Pakistan: Protest held against closure of Pak-Iran border in Turbat
Oct 21, 2021
Balochistan [Pakistan], October 21 : A protest was held on Wednesday by businessmen including transporters against the closure of the Pak-Iran border in Turbat city of Kech district in Pakistan's Balochistan province, local media reported.
"Businessmen including transporters staged a protest in front of Turbat Press Club on Wednesday over the closure of the Pak-Iran border and discontinuation of the token system that was used by traders to move oil across the border," The Express Tribune reported.
During the protest, the speakers maintained that the Pak-Iran border is a matter of life and death for them. "Kech district is a border district. There are no small or big factories here," they said, adding, "So open the border and cooperate with the poor."
The speakers alleged that the Border Trade Union Kech does not want the border to be reopened for the general public as the union has become a money-making factory for officials, The Express Tribune reported.
Meanwhile, Maulana Hidayatur Rehman Baloch, general secretary of Jamaat-i-Islami's Balochistan chapter, has criticised the closure of the Pak-Iran border and urged the authorities to reopen the border for trade activities, Dawn reported.
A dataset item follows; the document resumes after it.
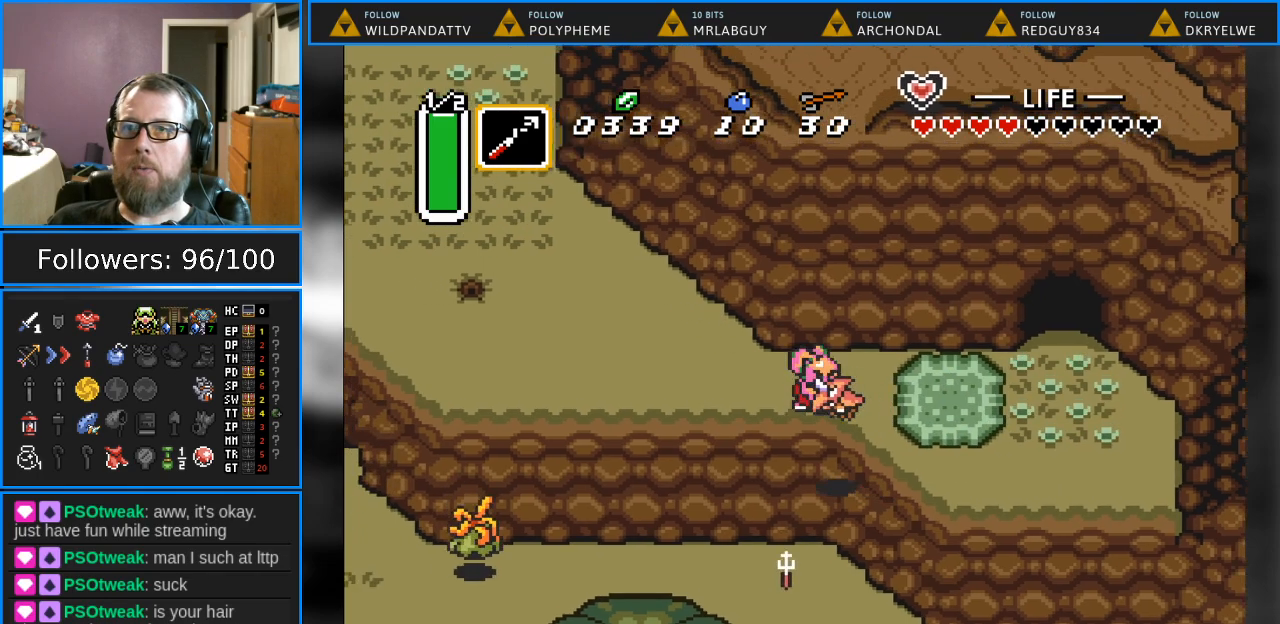
{"buttons": ["DPAD_RIGHT"], "events": [[50, "B", "up"], [150, "DPAD_RIGHT", "down"]]}
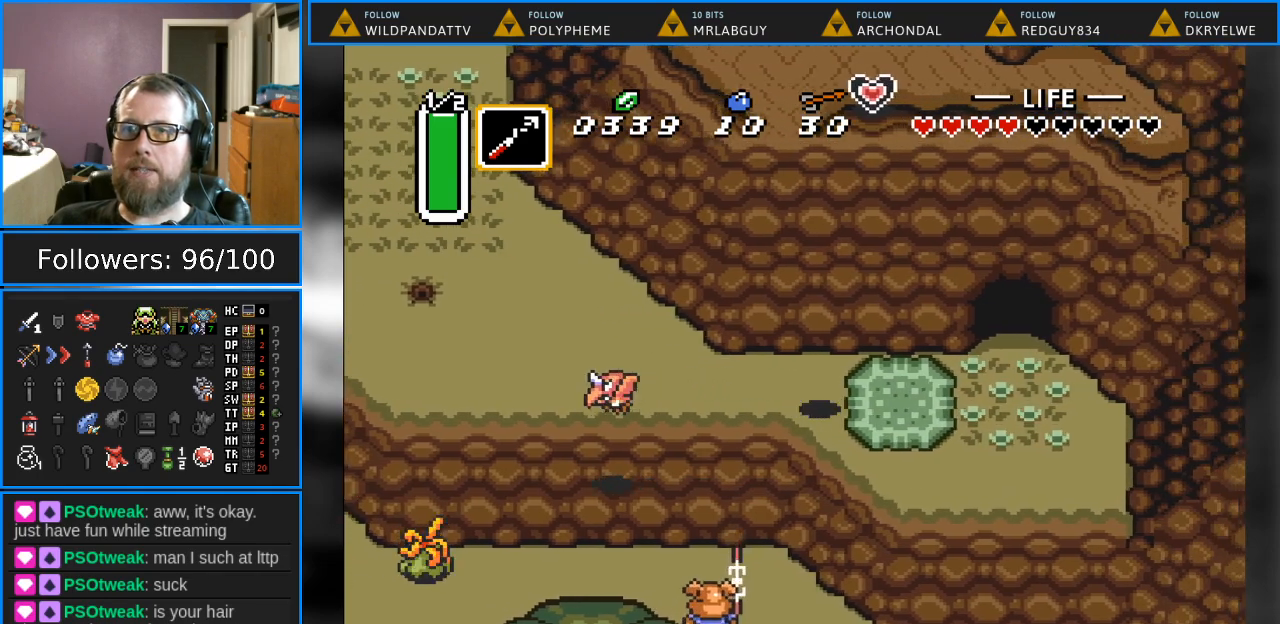
{"buttons": [], "events": [[67, "DPAD_RIGHT", "up"], [167, "DPAD_LEFT", "down"], [333, "DPAD_LEFT", "up"]]}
While addressing a public meeting in Basima town of Washuk district in which workers of different political parties participated, he announced that he would gather 100,000 people to force the authorities to reopen the border to enable hundreds of thousands of people earn their livelihood.
The JI leader said Balochistan was facing a "martial law despite having a civilian government". He said that the masses were suffering "financial assassination" in the province where drugs could be transported freely but no one was allowed to bring food items from Iran's border towns, Dawn reported.
Urging the masses to stand up against injustices, Maulana Baloch said that an environment of fear and panic had been created in Balochistan to suppress the voices demanding rights for the masses, said the publication.